Many protesters rushed toward a ring of heavily armoured police officers, only to be repelled. The officers warned them by saying, “We will use force” and lashed out with blows, rubber bullets, beanbag rounds, pepper spray and tear gas.
Many of the city’s lawmakers, from both the pro-democracy camp that opposes the extradition legislation and the pro-Beijing majority that supports it, failed to arrive at the council for a scheduled debate on Wednesday morning after protesters surrounded the complex and blocked traffic. The council later said the debate was postponed until further notice. Though a number of protesters turned to violence, the majority were peaceful. The police’s use of tear gas and rubber bullets was a turning point in their response to the demonstrations and reflected the government’s determination to keep the legislature from being overrun.

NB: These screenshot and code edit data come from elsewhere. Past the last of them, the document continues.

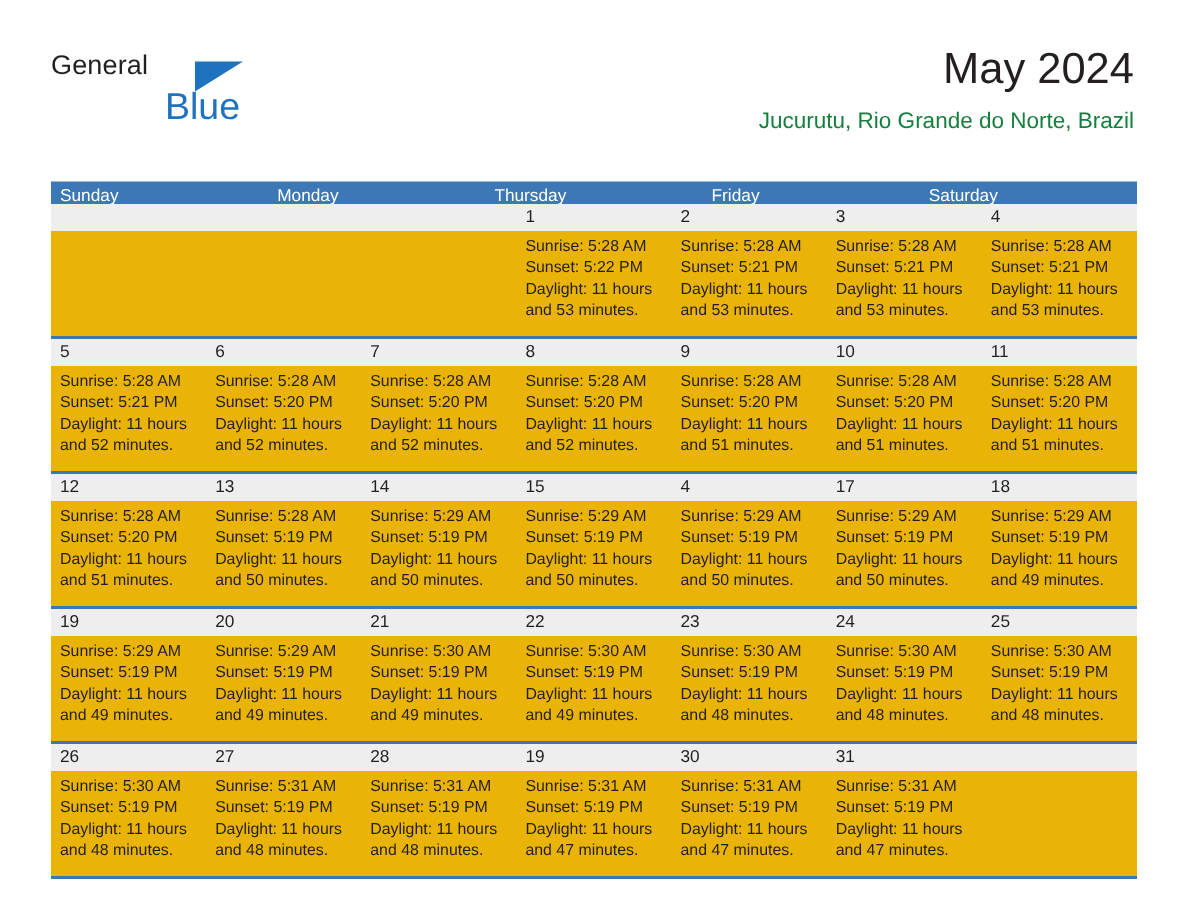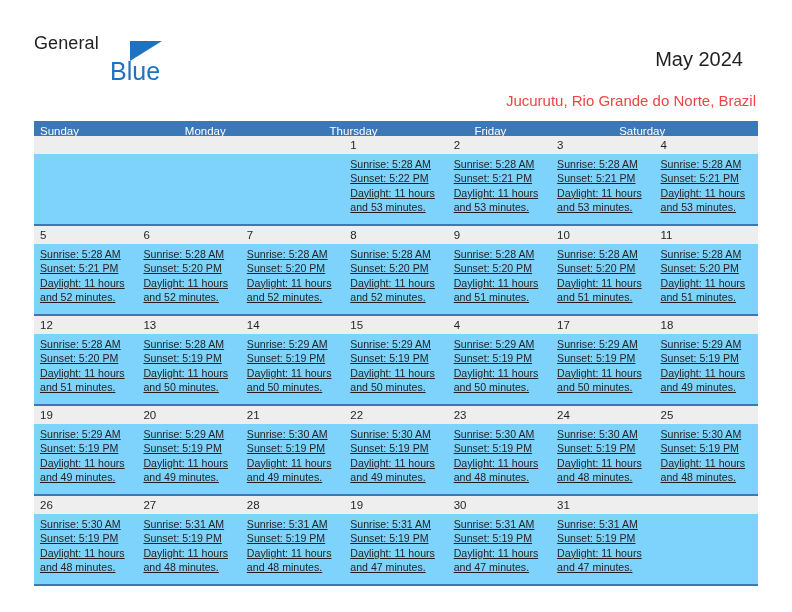--- a/index.html
+++ b/index.html
@@ -64,31 +64,31 @@
     line-height: 30px;
   }
 
   .title-block {
     position: absolute;
     right: 0;
     top: 0;
     text-align: right;
   }
   .month-title {
-    font-size: 20px;
+    font-size: 29px;
     font-weight: normal;
     color: #231f20;
     line-height: 36px;
-    margin: 13px;
+    margin: 0;
     white-space: nowrap;
   }
   .location-title {
     font-size: 15px;
     font-weight: normal;
-    color: #ef4444;
+    color: #15803d;
     line-height: 22px;
     margin: 6px 0 0 0;
     white-space: nowrap;
   }
 
   
   .calendar {
     position: absolute;
     left: 34px;
     top: 106px;
@@ -122,23 +122,22 @@
   .daynum {
     flex: 1 1 0;
     font-size: 11.5px;
     line-height: 18px;
     padding-left: 6px;
     color: #231f20;
     box-sizing: border-box;
   }
   .week-body {
     display: flex;
-    background: #7dd3fc;
+    background: #eab308;
     height: 70px;
-    text-decoration: underline;
   }
   .daycell {
     flex: 1 1 0;
     padding: 3px 6px 0 6px;
     box-sizing: border-box;
   }
   .dayline {
     font-size: 10.6px;
     line-height: 14.4px;
     color: #231f20;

Opposition to the bill on Sunday triggered Hong Kong’s biggest political demonstration since its handover from British to Chinese rule in 1997 under a “one country, two systems” deal guaranteeing its special autonomy, including freedom of assembly, free pass and the impendent judiciary.
The police have not acknowledged using rubber bullets against protesters for decades. Five years ago, when tear gas was used against a student democracy protest, it incited public fury that brought tens of thousands of people onto the streets. That movement turned into a sustained occupation of several commercial districts for months in Hong Kong known as the Umbrella Movement, referring to the shield of choice used to fend off police pepper spray.
Many people skipped work, school and university to join the protest rally. Stones were also thrown from the financial centre.
After that on Thursday, Hong Kong braced for the possibility of more violence. Many protestors gathered in the park near the facility but the number of protestors that appeared was far less.